The 24-year-old Chinese citizen died suddenly on
Wednesday [15 Apr 2009]. By the decision of local
public health officials, the carriage in which
she was travelling was [disconnected] from the
train at the Zuyevka station [Kirov Region] on
the same day. The train car was sent for
disinfection and the 51 passengers and 2
conductors of the train's [2nd] car were taken to
the local infectious [diseases] hospital.

The Russian Federation Chief Public Health
Physician also said that quarantine measures are
being applied to the passengers of the train's
1st and 3rd cars which were also detached from
the Blagoveshchensk-Moscow train and sent to a
siding [as a temporary quarantine measure].
Passengers of the 2nd carriage of the train have
been hospitalised are under full medical supervision.

--
Communicated by:
HealthMap Alerts via ProMED-mail
<promed@promedmail.org>

[Further information is awaited. It is not yet
certain the the deceased passenger was suffering
from an infectious disease. So far no other
passenger or train attendant is known to be affected.

http://www.promedmail.org/pls/otn/f?p=2400:1001:2986634353162213::NO::F2400_P1001_BA CK_PAGE,F2400_P1001_PUB_MAIL_ID:1000,77080

Kassy
04-17-2009, 05:12 PM
Doctors to confirm exact cause of suspected avian flu death

17.04.2009, 03.04





MOSCOW, April 17 (Itar-Tass) -- Doctors are planning to confirm on Friday that the death of a Chinese woman in a Russian train on Wednesday was pneumonia rather than initially suspected avian flu.

Cui Cinian died in Blagoveshchensk-Moscow train in a car with Chinese labor migrants and her body was taken off the train at the Zuyevka railway station in central Russia’s Kirov region.

“The autopsy provided a preliminary conclusion that she died of double pneumonia,” Russia’s sanitary watchdog Rospotrebnadzor said.

“The girl was sick for some five days, the illness was grave, but she received no treatment,” it said.

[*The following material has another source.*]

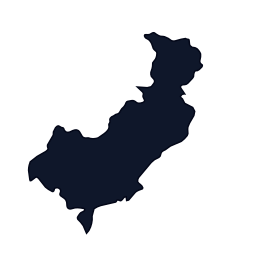 the District of Mzimba, rotated 224°
{"feature_id": "MWI-1900", "entity_name": "Mzimba", "entity_type": "District", "adm_level": 1, "iso_a3": "MWI", "parent_name": "Malawi", "parent_adm1": "", "projection": "mercator", "projection_center": [33.7, -11.843], "detail": "fine", "context": "isolated", "style": "filled", "palette": "ink", "viewbox_px": 256, "rotation_deg": 224, "n_neighbors": 0, "source": "natural_earth", "source_scale": "10m", "svg_char_len": 3958}
<svg xmlns="http://www.w3.org/2000/svg" viewBox="0 0 256 256"><g transform="rotate(224 128 128)"><path d="M81.6,77.3L82.6,75.7L82.6,74.2L82.4,72.6L82.6,70.9L83.1,70.3L84.9,69.5L85.6,68.9L85.8,68.2L85.4,66.8L85.5,66.1L93.8,53.3L95.4,49.9L96.4,46.3L92.7,39.7L90.0,37.0L87.9,34.0L86.2,30.7L85.0,27.1L84.7,23.5L86.9,24.4L92.3,26.7L96.7,27.4L100.6,27.5L101.6,28.0L102.3,28.7L102.8,30.8L103.1,32.9L103.1,34.1L102.8,35.2L102.4,36.1L102.1,37.1L101.9,38.1L102.3,39.3L103.3,39.6L104.3,39.2L106.7,37.5L108.8,35.8L110.6,33.9L111.2,33.0L112.7,30.5L113.3,29.7L114.2,29.0L115.8,28.7L117.0,29.1L118.1,29.9L119.4,31.1L120.6,32.1L122.2,32.9L123.6,33.2L124.9,33.2L129.4,32.5L130.4,32.7L131.1,33.2L132.1,35.2L132.7,36.0L133.8,36.7L134.8,36.8L135.8,36.7L136.7,36.4L137.5,35.8L138.3,34.9L138.7,34.1L138.8,33.4L138.6,32.8L138.2,32.3L137.9,31.6L137.7,30.9L137.9,30.1L138.5,29.7L142.8,28.6L146.4,28.2L157.5,29.7L159.2,29.5L160.2,28.8L161.0,23.6L161.2,22.8L161.7,22.2L162.5,22.5L170.1,28.5L171.8,30.5L173.2,32.6L174.8,35.8L173.6,44.4L170.8,54.0L170.6,56.1L170.9,57.5L172.6,58.5L173.4,59.1L174.1,60.0L176.8,70.9L177.3,71.6L178.9,73.4L180.3,77.9L180.2,79.9L179.7,81.0L178.7,81.5L176.5,82.0L174.9,82.9L174.4,83.0L173.9,82.9L172.7,82.3L172.0,82.1L171.4,82.0L169.6,82.1L168.3,83.0L167.2,84.4L165.9,87.7L165.0,89.4L164.0,90.6L163.0,91.2L161.9,91.6L160.9,91.6L160.1,91.5L155.4,90.2L154.8,90.1L153.9,90.1L153.0,90.4L152.0,90.9L149.5,93.4L148.8,93.8L148.1,94.1L147.0,94.9L145.7,95.9L144.0,97.9L143.1,99.2L142.5,100.5L141.2,107.1L140.9,109.6L140.9,111.0L141.0,112.3L141.2,113.6L141.7,114.7L142.4,115.7L143.8,116.9L144.2,117.3L144.5,117.8L144.6,118.6L144.9,119.4L145.4,120.2L147.0,121.6L147.5,122.6L147.5,124.6L146.7,126.8L146.2,129.2L145.2,130.9L144.9,131.9L144.8,133.1L145.5,135.9L145.8,137.7L145.7,140.1L145.9,141.8L146.3,143.3L146.8,144.4L147.1,145.9L146.7,147.0L144.3,150.3L143.4,151.2L142.2,151.8L140.9,152.1L139.6,152.2L138.4,152.6L137.3,153.4L136.1,154.8L135.0,156.7L134.7,157.9L134.8,158.9L135.5,159.6L136.5,160.0L138.4,160.7L139.1,161.1L139.7,161.8L140.2,162.7L140.8,163.4L141.6,163.9L142.6,164.1L149.7,164.0L142.1,170.4L140.0,173.7L140.0,174.8L140.4,178.2L140.9,179.6L141.9,180.6L143.2,181.1L147.0,181.4L148.7,182.4L150.2,184.0L152.0,187.7L153.2,189.5L155.4,192.0L155.7,193.8L156.0,196.5L156.6,198.2L157.4,199.7L158.3,200.9L159.3,202.1L160.5,202.7L163.5,202.6L165.0,202.8L169.3,205.0L170.7,205.5L172.2,205.8L173.7,206.0L175.1,205.8L177.8,205.1L178.9,205.2L180.1,205.7L180.5,206.3L180.6,206.7L180.4,207.0L180.2,207.3L178.4,209.0L177.4,210.2L176.6,212.9L176.2,213.8L175.6,214.5L174.9,214.8L172.7,215.1L170.2,215.7L169.2,216.1L168.2,216.6L166.3,218.2L165.1,219.0L161.2,220.4L157.7,220.9L156.8,221.3L155.9,221.9L155.3,222.5L154.6,223.3L151.4,228.7L148.8,232.3L147.8,232.6L146.8,233.2L146.4,233.5L145.9,233.8L145.4,233.8L144.7,233.3L142.1,231.1L141.1,230.5L140.3,230.3L139.7,230.4L138.3,230.5L137.7,230.7L137.3,231.0L136.9,231.3L135.9,232.0L135.4,232.3L134.2,232.7L133.5,232.9L132.8,232.9L131.2,232.8L129.6,232.5L128.3,232.1L127.7,231.9L127.1,231.5L126.5,230.9L125.2,229.5L123.2,226.4L122.4,225.5L121.9,225.2L121.2,224.9L120.5,224.8L119.7,224.8L118.3,224.9L117.7,224.3L117.3,223.1L117.4,219.6L117.8,218.1L118.2,217.1L118.7,216.8L119.1,216.3L119.3,215.8L119.3,214.9L119.0,213.9L118.2,212.4L116.7,210.6L116.4,209.7L116.2,208.4L116.1,201.9L116.4,200.4L116.6,199.8L117.0,199.2L117.3,198.7L118.5,197.4L118.8,196.9L119.1,196.3L119.3,195.6L119.4,194.9L118.7,194.0L118.0,193.4L112.7,192.3L110.9,191.9L111.4,191.5L112.5,189.6L112.3,187.1L111.0,186.6L109.0,186.7L104.4,185.1L95.7,187.7L91.6,186.3L89.3,182.7L87.2,174.3L85.7,170.4L84.4,168.7L81.0,165.5L80.2,163.6L80.0,159.5L80.4,155.5L85.0,144.5L86.1,138.3L86.8,136.4L87.2,134.5L86.8,132.8L85.4,130.2L85.4,128.3L87.0,123.7L87.4,119.3L86.3,103.9L86.0,99.8L85.3,97.8L83.8,96.0L81.8,95.7L79.8,95.9L77.8,95.9L75.8,95.2L75.4,94.3L77.2,90.5L77.9,88.3L78.1,86.8L77.5,76.6L78.6,74.9L81.6,77.3Z" fill="#0f172a" stroke="#020617" stroke-width="1.5"/></g></svg>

“The exact cause of the death cannot be determined earlier than Friday when the first test results arrive,” it said.

Russia's chief sanitary officer Gennady Onishchenko said the condition of the passengers from the Blagoveshchensk-Moscow train did not cause concern.

“The condition of all those currently staying at an in-patient hospital of the town of Kirov does not cause concern,” Onishchenko said on Thursday.

Russian Railways officials said the passengers who arrived in Moscow by the Blagoveshchensk-Moscow train have no health complaints.

“The passengers have been under medical supervision during the entire travel time: doctors took their temperatures and carried out examinations,” a company official said, adding “medics have not found any symptoms of diseases.”

Russian sanitary authorities however ordered to uncouple the first three cars before allowing the train to travel further to Moscow. All the cars that arrived in Moscow were decontaminated.

In the meantime, Russian regions bordering on China tightened health controls of arrivals from the neighboring country.